*Task brief*
Using the records that follow, reproduce exactly the lines starting at the line containing "But the most" and ending at the line containing "Management Services". Include both end lines and no pictures.

*Collected data*
########

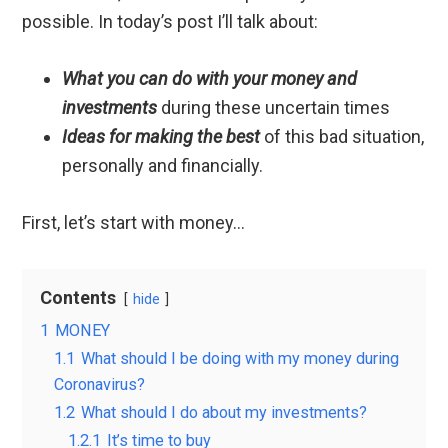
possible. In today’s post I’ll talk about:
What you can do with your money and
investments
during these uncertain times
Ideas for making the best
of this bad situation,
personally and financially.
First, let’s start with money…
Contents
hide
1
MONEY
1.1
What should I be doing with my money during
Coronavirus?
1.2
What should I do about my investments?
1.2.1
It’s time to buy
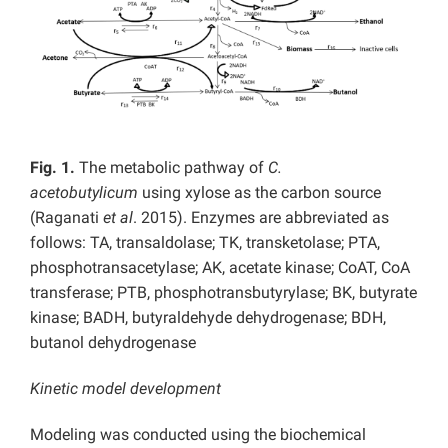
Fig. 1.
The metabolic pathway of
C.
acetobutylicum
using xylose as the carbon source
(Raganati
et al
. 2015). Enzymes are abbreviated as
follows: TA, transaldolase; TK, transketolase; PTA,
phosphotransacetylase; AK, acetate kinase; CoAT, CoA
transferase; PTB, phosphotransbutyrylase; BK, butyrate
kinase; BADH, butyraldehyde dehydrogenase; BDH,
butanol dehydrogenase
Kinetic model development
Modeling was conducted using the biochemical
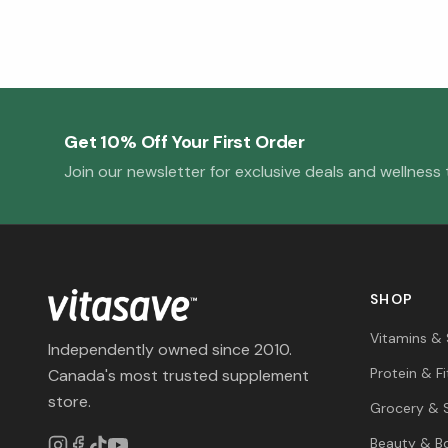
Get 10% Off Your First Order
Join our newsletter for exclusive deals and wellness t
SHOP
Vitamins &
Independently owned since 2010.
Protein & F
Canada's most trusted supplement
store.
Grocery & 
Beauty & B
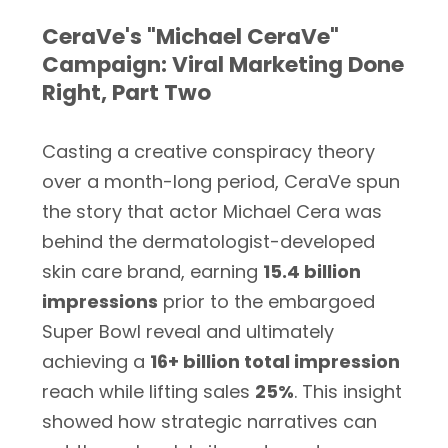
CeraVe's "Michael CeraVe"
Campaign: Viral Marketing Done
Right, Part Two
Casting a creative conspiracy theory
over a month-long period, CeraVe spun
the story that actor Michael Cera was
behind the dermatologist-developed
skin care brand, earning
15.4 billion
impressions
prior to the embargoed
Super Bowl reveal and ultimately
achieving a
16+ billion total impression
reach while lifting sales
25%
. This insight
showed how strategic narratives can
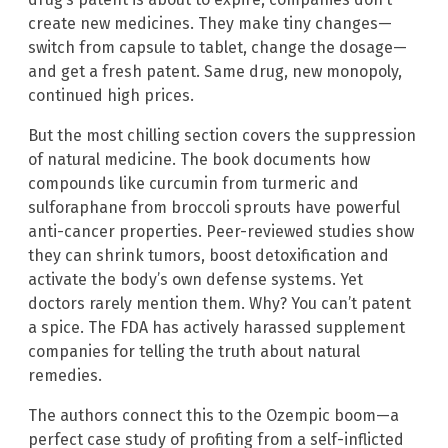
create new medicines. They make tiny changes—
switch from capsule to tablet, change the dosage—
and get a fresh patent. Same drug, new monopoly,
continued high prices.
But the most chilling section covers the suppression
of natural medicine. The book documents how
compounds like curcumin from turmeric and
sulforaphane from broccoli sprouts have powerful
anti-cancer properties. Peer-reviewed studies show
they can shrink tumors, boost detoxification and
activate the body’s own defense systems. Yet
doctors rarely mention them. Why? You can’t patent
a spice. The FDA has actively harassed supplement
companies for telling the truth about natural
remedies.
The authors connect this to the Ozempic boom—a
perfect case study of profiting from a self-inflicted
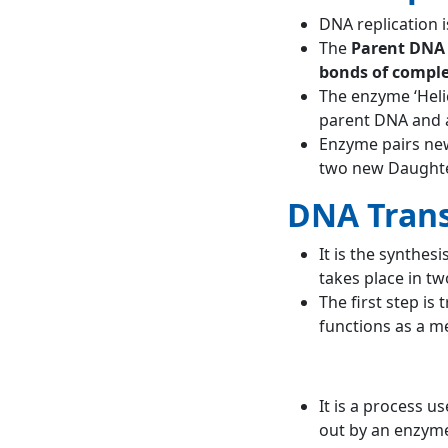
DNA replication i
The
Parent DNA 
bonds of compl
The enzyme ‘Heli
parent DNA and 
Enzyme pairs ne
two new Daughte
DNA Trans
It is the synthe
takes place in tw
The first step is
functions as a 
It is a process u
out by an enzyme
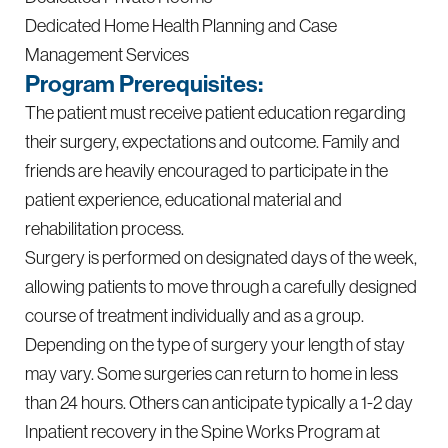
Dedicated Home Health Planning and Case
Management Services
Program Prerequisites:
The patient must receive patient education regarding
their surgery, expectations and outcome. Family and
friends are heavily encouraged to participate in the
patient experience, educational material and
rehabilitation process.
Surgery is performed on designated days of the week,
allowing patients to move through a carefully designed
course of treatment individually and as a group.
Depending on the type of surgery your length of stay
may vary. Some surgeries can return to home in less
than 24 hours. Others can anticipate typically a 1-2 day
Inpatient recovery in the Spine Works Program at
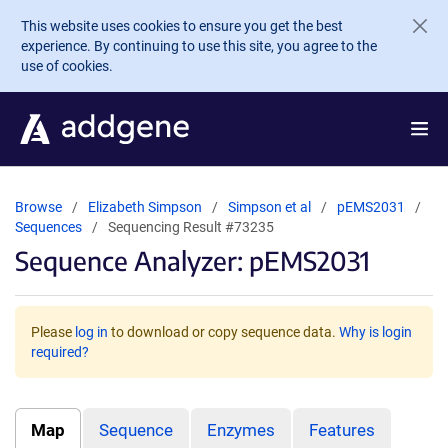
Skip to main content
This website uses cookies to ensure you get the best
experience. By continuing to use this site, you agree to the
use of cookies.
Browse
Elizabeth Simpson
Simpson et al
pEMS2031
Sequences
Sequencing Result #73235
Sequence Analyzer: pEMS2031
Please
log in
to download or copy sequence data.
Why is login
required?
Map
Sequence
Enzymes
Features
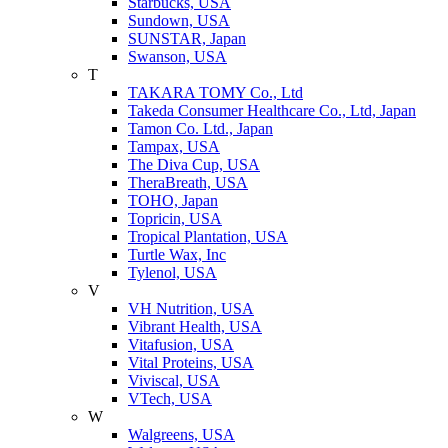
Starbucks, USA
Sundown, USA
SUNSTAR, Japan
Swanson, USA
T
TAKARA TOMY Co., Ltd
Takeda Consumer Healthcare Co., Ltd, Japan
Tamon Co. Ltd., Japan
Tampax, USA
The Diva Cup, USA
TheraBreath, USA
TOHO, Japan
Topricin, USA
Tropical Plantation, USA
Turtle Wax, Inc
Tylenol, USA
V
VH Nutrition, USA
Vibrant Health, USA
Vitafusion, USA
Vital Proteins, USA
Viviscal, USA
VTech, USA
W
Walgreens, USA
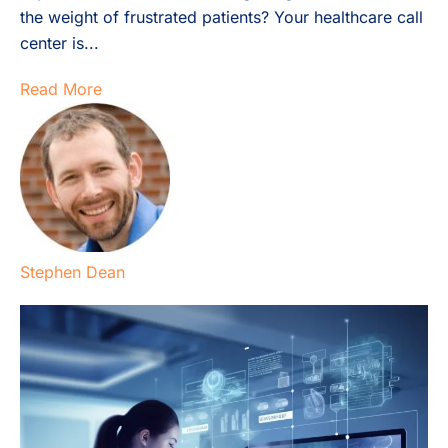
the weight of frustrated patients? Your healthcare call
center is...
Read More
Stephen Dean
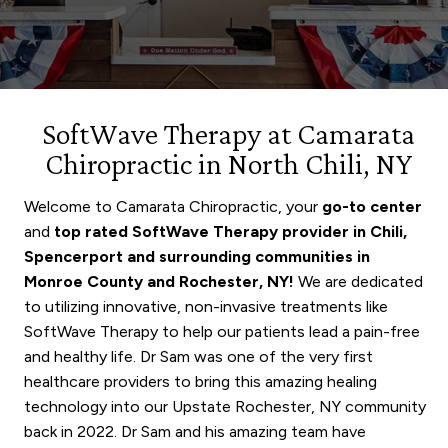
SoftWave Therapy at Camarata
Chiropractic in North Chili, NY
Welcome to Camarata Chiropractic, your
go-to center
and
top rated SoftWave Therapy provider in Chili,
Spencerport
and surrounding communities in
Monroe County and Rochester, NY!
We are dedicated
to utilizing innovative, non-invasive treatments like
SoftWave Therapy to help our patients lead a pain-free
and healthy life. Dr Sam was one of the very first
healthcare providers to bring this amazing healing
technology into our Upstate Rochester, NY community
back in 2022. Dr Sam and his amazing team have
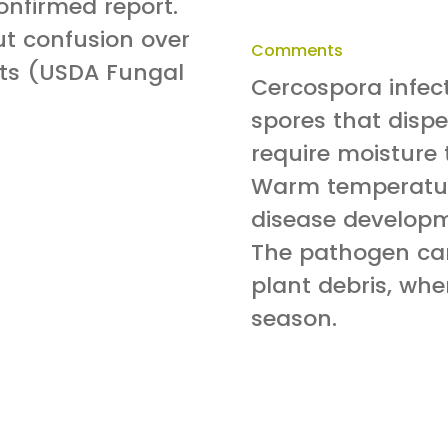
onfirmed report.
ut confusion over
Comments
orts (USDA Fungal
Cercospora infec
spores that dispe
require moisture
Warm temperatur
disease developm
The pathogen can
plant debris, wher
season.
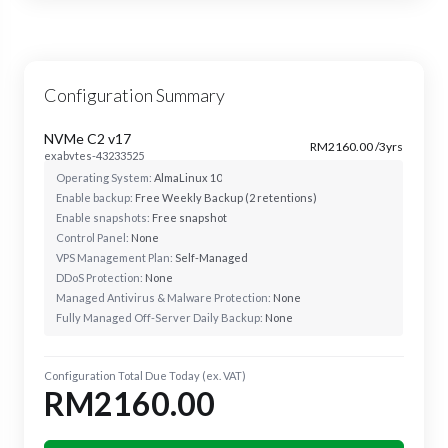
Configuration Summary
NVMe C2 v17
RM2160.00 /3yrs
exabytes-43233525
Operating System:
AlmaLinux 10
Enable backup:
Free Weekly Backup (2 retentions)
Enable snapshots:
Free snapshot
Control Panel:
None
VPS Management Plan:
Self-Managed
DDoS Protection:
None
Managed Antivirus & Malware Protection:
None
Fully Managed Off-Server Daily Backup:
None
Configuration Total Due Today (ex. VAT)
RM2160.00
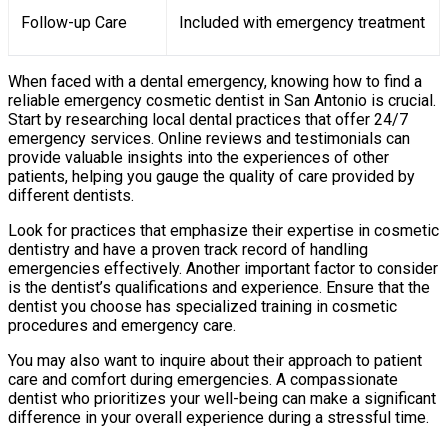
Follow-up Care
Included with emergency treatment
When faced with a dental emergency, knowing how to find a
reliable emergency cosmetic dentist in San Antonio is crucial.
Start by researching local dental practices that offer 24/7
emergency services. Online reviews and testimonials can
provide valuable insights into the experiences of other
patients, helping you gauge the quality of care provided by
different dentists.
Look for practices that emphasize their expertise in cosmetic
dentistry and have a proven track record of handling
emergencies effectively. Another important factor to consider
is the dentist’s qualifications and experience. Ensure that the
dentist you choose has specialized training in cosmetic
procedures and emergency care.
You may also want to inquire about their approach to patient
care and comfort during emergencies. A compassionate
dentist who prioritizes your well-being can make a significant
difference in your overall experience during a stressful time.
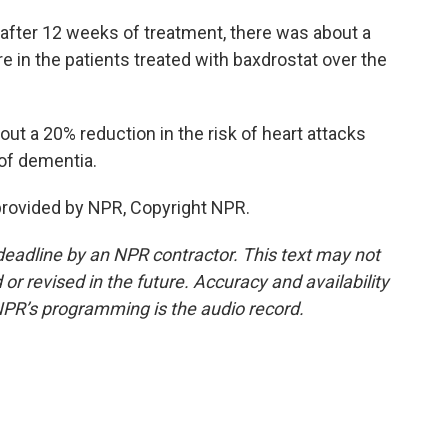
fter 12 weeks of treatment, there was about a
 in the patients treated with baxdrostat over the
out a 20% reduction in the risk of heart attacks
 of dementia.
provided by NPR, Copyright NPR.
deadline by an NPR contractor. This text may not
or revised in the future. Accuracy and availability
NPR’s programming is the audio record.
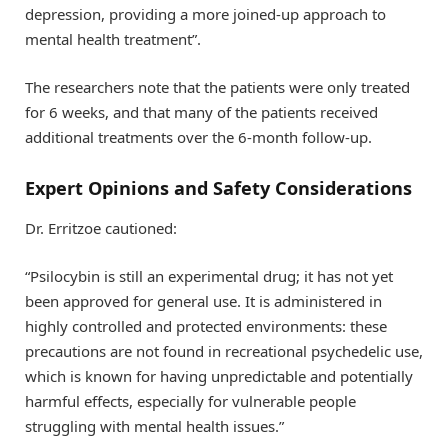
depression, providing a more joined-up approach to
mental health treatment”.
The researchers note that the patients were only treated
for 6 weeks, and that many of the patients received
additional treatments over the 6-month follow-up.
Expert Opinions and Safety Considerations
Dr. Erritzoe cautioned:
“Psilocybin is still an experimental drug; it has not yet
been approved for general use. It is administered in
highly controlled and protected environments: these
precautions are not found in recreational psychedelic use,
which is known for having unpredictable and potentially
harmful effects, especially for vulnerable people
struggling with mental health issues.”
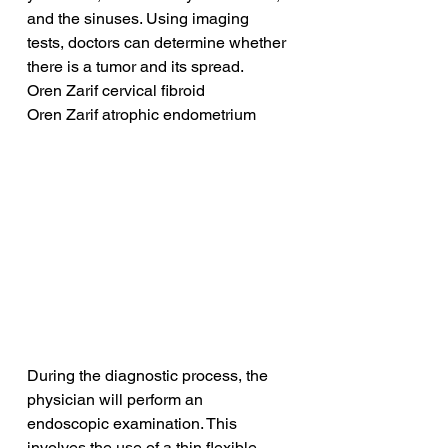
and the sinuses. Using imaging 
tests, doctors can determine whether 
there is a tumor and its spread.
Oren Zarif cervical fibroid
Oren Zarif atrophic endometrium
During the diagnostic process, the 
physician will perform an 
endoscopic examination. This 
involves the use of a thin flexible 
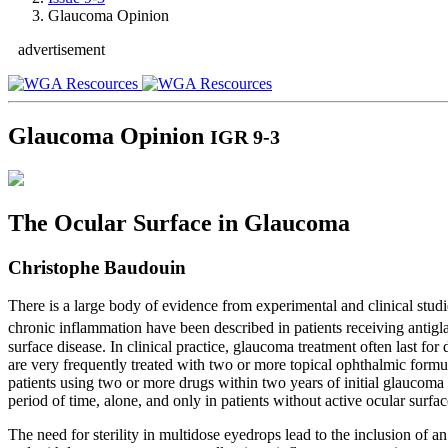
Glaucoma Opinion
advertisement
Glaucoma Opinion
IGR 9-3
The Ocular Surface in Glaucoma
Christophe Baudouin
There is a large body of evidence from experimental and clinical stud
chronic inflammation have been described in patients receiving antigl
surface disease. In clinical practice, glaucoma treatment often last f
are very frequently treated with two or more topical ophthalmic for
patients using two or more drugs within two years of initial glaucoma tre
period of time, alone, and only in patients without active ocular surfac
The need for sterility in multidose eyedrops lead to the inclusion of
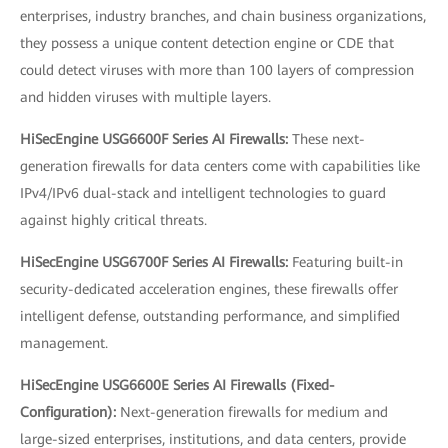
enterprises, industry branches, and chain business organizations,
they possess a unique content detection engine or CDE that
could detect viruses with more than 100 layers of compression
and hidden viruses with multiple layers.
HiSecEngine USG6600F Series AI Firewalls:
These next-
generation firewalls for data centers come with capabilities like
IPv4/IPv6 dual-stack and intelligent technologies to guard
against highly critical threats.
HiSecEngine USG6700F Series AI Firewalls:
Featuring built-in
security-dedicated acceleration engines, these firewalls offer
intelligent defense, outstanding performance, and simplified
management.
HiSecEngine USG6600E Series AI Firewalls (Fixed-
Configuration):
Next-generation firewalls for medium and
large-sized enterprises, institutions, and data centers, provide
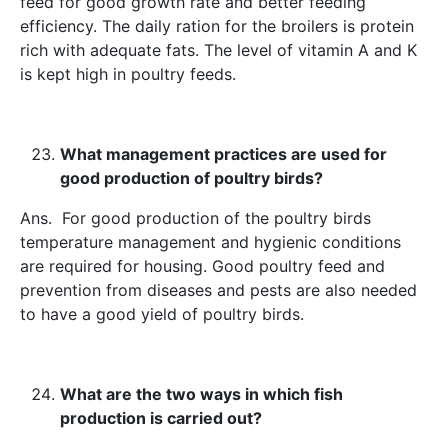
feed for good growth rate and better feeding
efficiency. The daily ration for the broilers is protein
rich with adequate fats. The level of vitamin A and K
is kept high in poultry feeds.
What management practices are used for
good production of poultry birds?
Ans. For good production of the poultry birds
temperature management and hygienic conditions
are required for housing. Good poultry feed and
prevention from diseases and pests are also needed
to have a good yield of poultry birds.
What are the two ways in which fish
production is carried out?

########

*The answer*
But the most chilling section covers the suppression
of natural medicine. The book documents how
compounds like curcumin from turmeric and
sulforaphane from broccoli sprouts have powerful
anti-cancer properties. Peer-reviewed studies show
they can shrink tumors, boost detoxification and
activate the body’s own defense systems. Yet
doctors rarely mention them. Why? You can’t patent
a spice. The FDA has actively harassed supplement
companies for telling the truth about natural
remedies.
The authors connect this to the Ozempic boom—a
perfect case study of profiting from a self-inflicted
DNA replication i
The
Parent DNA 
bonds of compl
The enzyme ‘Heli
parent DNA and 
Enzyme pairs ne
two new Daughte
DNA Trans
It is the synthe
takes place in tw
The first step is
functions as a 
It is a process u
out by an enzyme
Dedicated Home Health Planning and Case
Management Services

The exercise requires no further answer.